I have heard Joni Mitchell’s “Both Sides Now” dozens of times, but until recently I never actually listened to it.

On Sunday, I watched the wonderful and moving film, CODA, where it plays a central role. Ruby, the sole hearing member of her deaf family, chooses it as her audition song for admission into the Berklee School of Music.

The desire to go to college is not shared by her family, who don’t appreciate their daughter’s love of music and fear the effects her leaving would have on the family’s fishing business. There are two sides now and neither seems capable of understanding the other.

The song is a lamentation of this shifting nature of perspective. It rings with hope and aches of disillusionment.

It begins with the simple reflection on clouds, one surreptitiously inspired when Mitchell was on a plane and read a passage referencing clouds in a Saul Bellow book – compelling her to look out her window and down at the clouds beneath her. The verses that follow show shifting perspectives on love and life.

Ultimately, it is a song of reconciling the two by accepting the uncertainty and confusion. The last chorus begins “I’ve looked at life from both sides now,’ and ends with, “I really don’t know life at all.”

Today, it pains us to look at both sides of many things, so we don’t. The resulting confusion and anger intensifies. You could fill in the blank, “I really don’t know ___ at all” with so many words representing things we value most. My country. My rights. My place. My friends. My family.

No song or movie can be a panacea for what ails and divides us, but it can provide a glimmer of hope and perhaps some sense of direction.
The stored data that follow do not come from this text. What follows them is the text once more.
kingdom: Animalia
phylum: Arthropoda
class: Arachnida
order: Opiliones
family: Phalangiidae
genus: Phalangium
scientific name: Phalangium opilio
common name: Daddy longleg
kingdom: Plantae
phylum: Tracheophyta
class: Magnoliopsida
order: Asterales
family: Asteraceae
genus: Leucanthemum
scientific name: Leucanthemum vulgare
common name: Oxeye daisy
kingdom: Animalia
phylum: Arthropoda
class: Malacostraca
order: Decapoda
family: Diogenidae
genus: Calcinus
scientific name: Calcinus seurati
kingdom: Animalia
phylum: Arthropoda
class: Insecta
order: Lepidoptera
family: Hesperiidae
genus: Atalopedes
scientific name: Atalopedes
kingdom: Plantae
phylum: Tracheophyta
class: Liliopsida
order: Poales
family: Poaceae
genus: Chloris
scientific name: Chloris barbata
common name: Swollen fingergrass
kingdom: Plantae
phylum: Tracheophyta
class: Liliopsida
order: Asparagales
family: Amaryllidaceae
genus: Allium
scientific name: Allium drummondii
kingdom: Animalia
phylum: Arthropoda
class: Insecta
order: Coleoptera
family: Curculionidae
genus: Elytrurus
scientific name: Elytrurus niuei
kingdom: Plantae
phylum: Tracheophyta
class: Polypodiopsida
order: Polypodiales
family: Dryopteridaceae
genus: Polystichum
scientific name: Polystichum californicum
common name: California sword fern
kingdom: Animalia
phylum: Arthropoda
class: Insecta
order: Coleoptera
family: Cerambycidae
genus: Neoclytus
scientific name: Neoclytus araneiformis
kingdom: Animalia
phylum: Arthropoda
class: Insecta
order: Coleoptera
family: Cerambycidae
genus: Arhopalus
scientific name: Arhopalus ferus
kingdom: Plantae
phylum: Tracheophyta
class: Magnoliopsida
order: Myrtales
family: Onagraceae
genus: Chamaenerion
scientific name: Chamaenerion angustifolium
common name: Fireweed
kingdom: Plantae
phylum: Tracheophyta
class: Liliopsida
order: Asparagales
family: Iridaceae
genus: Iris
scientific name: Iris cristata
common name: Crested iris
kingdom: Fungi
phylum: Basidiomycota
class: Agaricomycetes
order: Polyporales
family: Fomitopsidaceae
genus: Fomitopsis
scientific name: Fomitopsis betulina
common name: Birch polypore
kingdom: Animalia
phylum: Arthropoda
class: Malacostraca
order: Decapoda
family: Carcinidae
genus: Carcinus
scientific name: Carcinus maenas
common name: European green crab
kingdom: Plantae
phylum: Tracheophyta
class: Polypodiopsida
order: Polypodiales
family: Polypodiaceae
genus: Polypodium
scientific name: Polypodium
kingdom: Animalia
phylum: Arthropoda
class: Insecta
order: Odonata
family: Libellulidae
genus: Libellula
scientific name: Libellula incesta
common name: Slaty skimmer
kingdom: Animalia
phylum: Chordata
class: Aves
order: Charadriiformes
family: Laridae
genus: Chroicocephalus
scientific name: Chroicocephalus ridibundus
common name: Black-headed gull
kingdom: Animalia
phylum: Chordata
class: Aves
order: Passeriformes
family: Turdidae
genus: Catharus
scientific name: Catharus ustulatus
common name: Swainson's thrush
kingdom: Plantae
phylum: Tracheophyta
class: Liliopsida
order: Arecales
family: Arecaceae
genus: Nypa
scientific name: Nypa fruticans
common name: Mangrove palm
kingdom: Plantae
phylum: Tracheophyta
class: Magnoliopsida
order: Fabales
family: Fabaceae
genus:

In CODA, the sides do come together. It is not easy. The path is filled with fear, confusion, fights, shouting, and tears. But eventually, they find a way to communicate. In their own way, they listen.

If you haven’t watched the movie, I encourage you to do so. If for no other reason that it can be a temporary salve.

If instead, you just want three minutes to watch an act of reconciliation, watch Ruby’s audition scene. Or better yet, listen.